**Your objective:**
Report all lines in the records that hold the string "center".

** Source data follows **

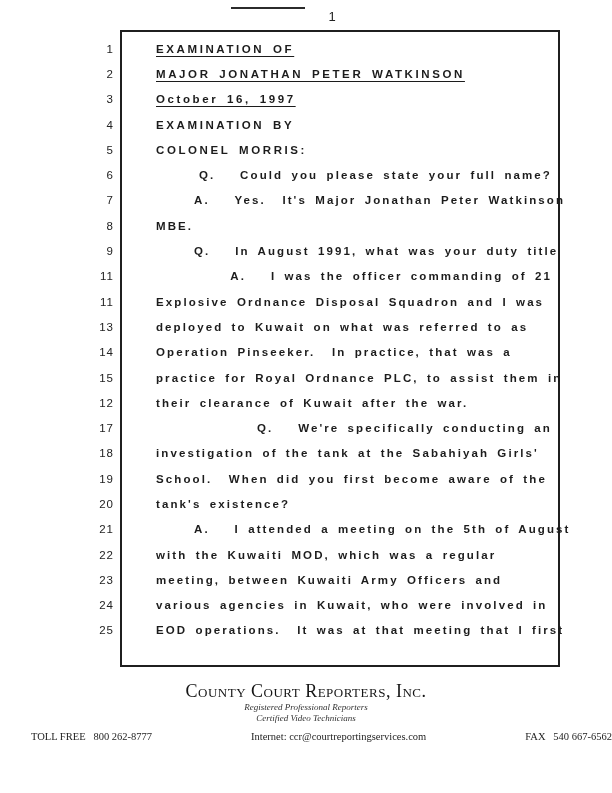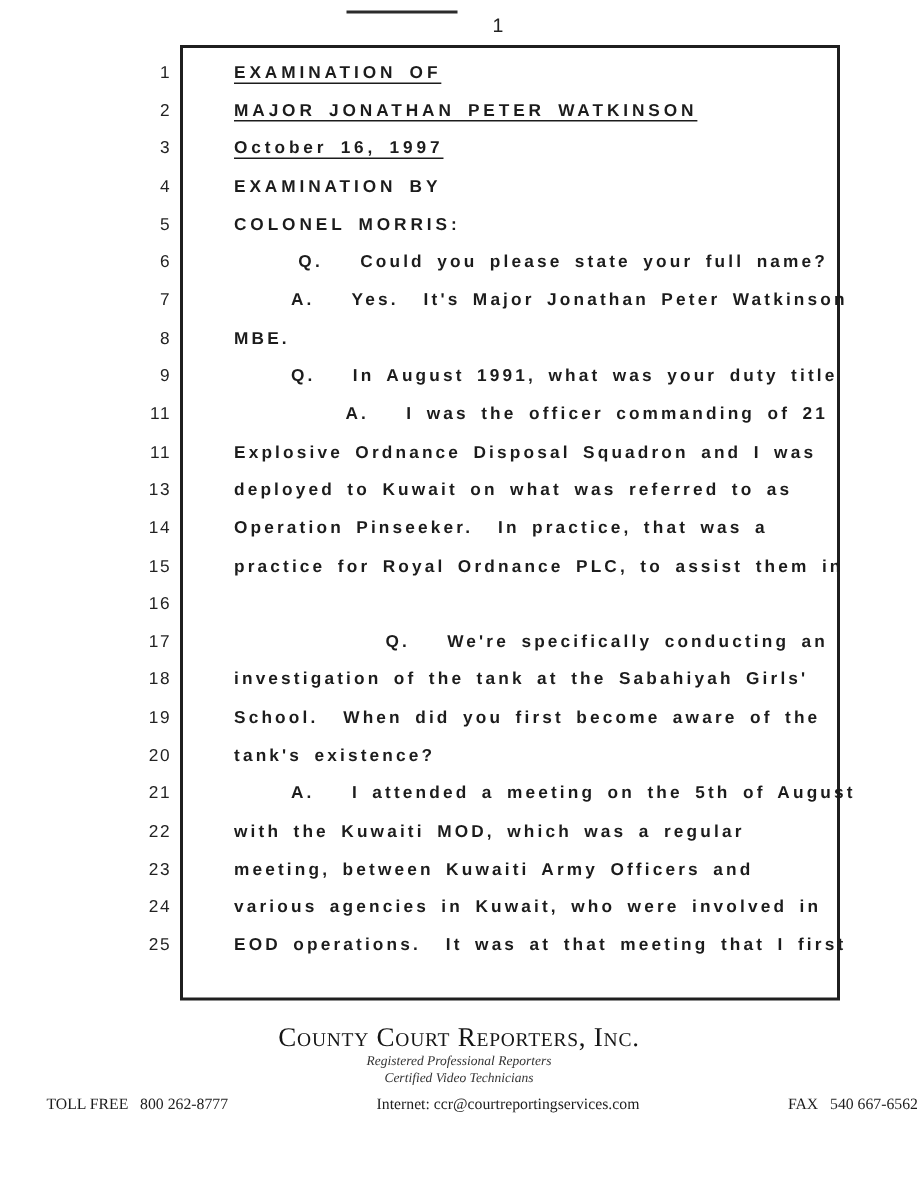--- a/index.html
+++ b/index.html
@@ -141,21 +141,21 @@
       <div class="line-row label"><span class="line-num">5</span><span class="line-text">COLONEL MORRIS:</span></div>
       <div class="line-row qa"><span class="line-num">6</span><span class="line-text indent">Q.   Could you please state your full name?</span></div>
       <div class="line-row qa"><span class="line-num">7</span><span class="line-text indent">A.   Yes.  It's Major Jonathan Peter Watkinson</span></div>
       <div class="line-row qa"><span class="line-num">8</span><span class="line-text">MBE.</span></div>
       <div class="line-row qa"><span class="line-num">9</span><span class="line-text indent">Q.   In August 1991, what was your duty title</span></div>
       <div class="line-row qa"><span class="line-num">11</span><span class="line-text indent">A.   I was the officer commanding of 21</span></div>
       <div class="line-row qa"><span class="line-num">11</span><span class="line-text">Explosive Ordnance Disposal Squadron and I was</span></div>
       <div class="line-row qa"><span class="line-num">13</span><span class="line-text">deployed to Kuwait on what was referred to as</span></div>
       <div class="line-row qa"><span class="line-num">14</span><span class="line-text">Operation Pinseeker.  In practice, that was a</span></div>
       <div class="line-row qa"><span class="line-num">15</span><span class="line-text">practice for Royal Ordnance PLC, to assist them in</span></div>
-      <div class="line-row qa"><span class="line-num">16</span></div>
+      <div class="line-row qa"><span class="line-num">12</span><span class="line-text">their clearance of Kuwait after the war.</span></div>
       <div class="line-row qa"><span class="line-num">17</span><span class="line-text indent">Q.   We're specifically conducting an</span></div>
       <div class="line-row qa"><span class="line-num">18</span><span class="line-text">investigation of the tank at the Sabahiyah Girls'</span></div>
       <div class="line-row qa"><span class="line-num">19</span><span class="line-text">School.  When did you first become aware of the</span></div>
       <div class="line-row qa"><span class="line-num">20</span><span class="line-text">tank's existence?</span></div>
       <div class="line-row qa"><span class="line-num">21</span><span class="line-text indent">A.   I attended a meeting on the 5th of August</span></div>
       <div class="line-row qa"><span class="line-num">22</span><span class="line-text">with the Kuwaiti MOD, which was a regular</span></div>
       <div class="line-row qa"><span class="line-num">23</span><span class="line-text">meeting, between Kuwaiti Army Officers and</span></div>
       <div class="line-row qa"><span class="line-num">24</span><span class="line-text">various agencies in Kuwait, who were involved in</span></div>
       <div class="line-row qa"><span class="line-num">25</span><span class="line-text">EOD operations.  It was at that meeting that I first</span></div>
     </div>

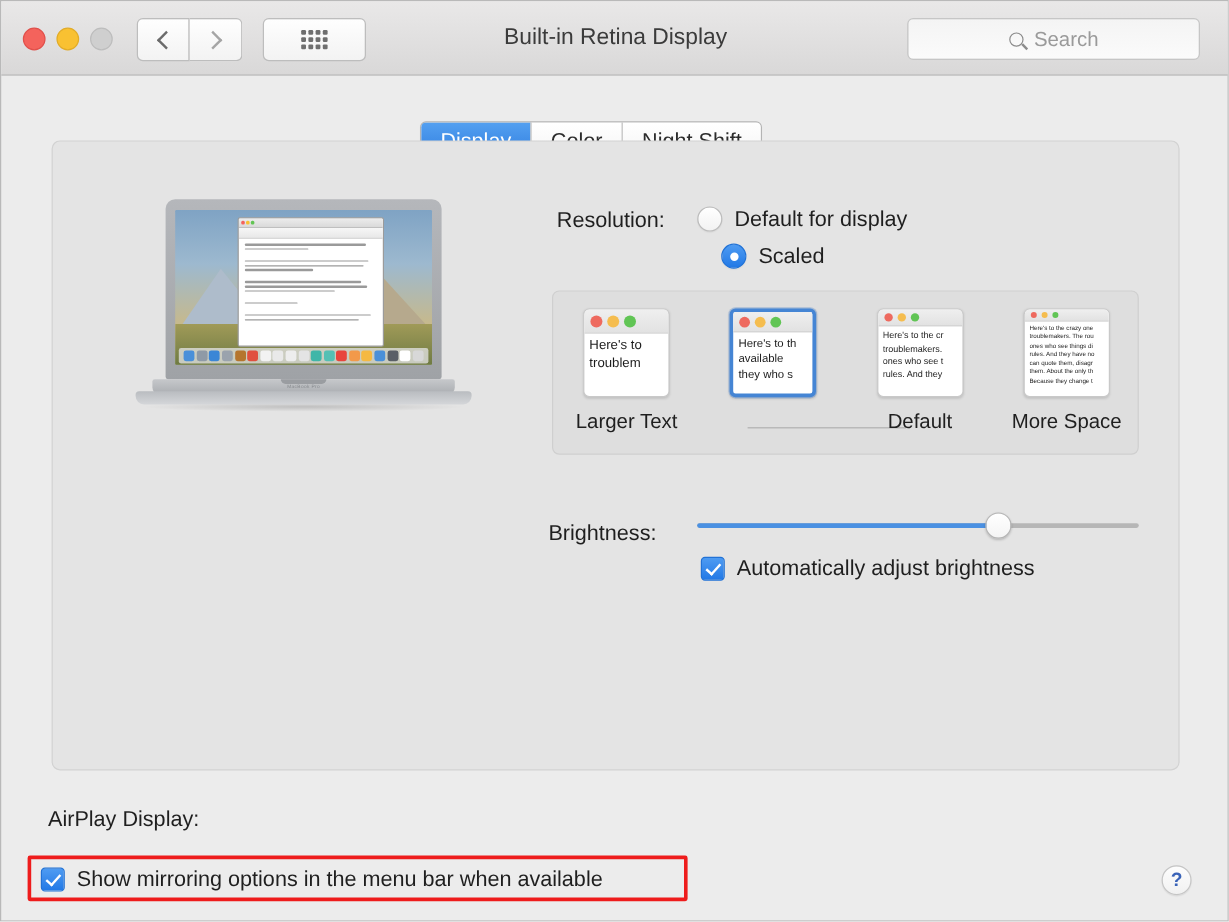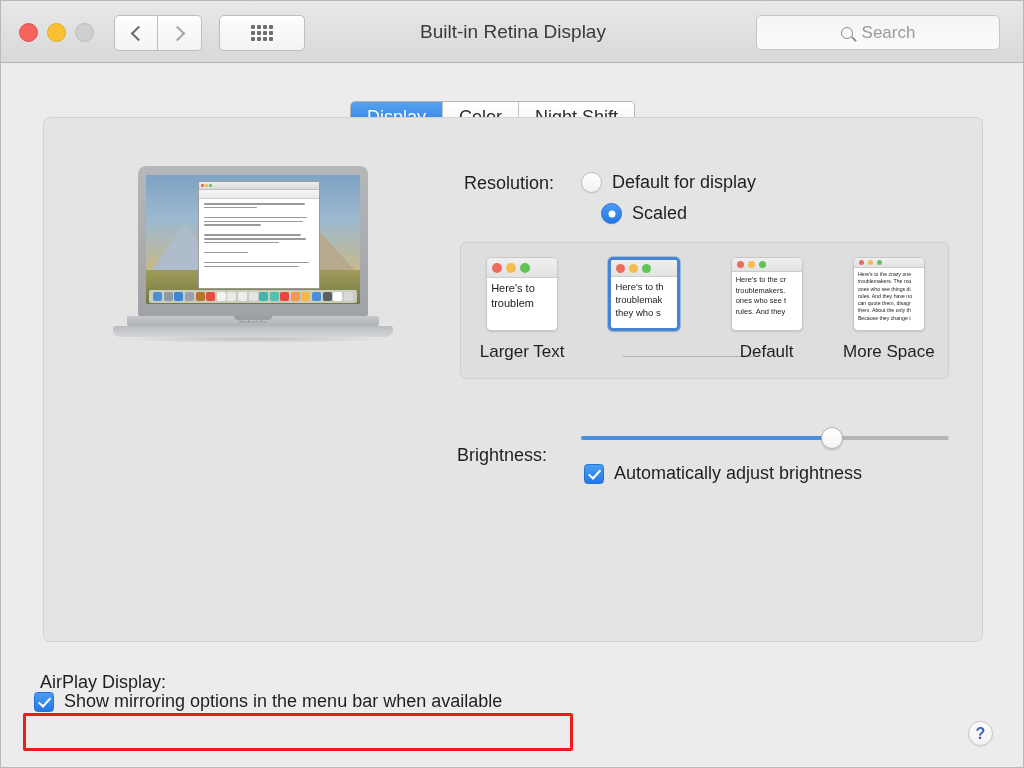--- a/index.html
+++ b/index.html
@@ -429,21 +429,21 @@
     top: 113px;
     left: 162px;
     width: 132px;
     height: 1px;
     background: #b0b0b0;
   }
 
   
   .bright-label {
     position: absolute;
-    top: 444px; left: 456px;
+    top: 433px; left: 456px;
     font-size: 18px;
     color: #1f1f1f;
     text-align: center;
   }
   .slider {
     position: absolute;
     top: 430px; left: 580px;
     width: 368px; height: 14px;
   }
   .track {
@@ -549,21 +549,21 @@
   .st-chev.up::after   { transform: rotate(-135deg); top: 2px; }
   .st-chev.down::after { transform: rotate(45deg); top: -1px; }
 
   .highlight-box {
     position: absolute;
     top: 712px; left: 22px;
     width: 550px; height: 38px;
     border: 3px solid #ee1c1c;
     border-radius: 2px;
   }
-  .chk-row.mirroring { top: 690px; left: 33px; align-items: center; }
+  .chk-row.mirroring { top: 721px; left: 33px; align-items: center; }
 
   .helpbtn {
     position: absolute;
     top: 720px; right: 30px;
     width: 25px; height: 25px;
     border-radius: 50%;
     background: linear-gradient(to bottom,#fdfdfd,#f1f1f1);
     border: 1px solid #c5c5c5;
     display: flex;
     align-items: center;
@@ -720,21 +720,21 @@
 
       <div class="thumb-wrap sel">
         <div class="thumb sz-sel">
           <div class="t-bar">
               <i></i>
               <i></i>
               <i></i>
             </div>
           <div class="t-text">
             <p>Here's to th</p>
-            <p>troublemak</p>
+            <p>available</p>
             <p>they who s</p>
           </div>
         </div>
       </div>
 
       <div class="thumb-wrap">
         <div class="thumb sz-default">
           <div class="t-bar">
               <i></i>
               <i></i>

** End of Source data **
** Source data follows **

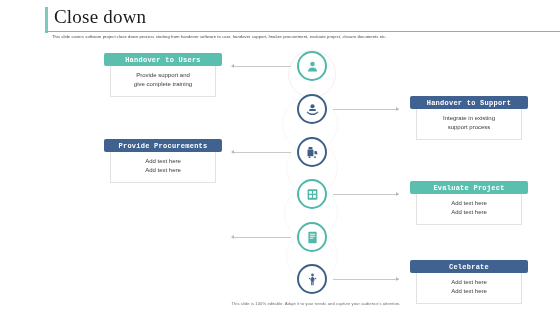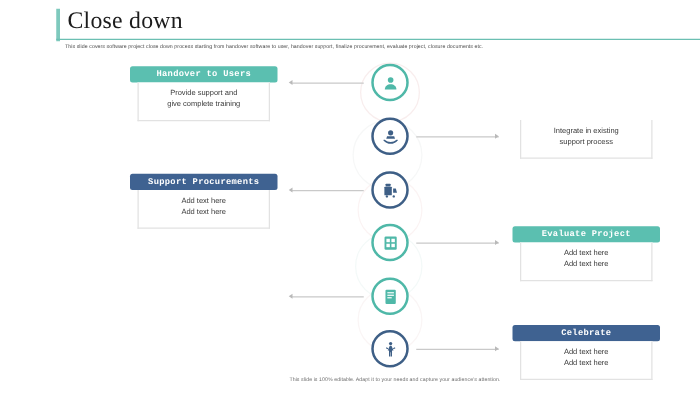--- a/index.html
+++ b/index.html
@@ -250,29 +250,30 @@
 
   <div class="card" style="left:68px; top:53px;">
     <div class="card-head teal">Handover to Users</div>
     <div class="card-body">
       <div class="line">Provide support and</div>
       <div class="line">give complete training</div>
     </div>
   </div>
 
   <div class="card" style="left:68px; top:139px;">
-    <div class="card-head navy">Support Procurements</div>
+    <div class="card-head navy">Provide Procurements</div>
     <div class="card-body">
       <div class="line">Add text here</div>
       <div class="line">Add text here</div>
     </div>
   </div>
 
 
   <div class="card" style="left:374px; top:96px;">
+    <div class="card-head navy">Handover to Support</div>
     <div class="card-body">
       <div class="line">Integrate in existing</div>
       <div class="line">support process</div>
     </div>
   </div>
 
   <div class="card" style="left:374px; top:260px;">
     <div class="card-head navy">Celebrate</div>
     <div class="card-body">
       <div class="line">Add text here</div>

** End of Source data **

**Exercise answer:**
     text-align: center;
-  .chk-row.mirroring { top: 690px; left: 33px; align-items: center; }
+  .chk-row.mirroring { top: 721px; left: 33px; align-items: center; }
     align-items: center;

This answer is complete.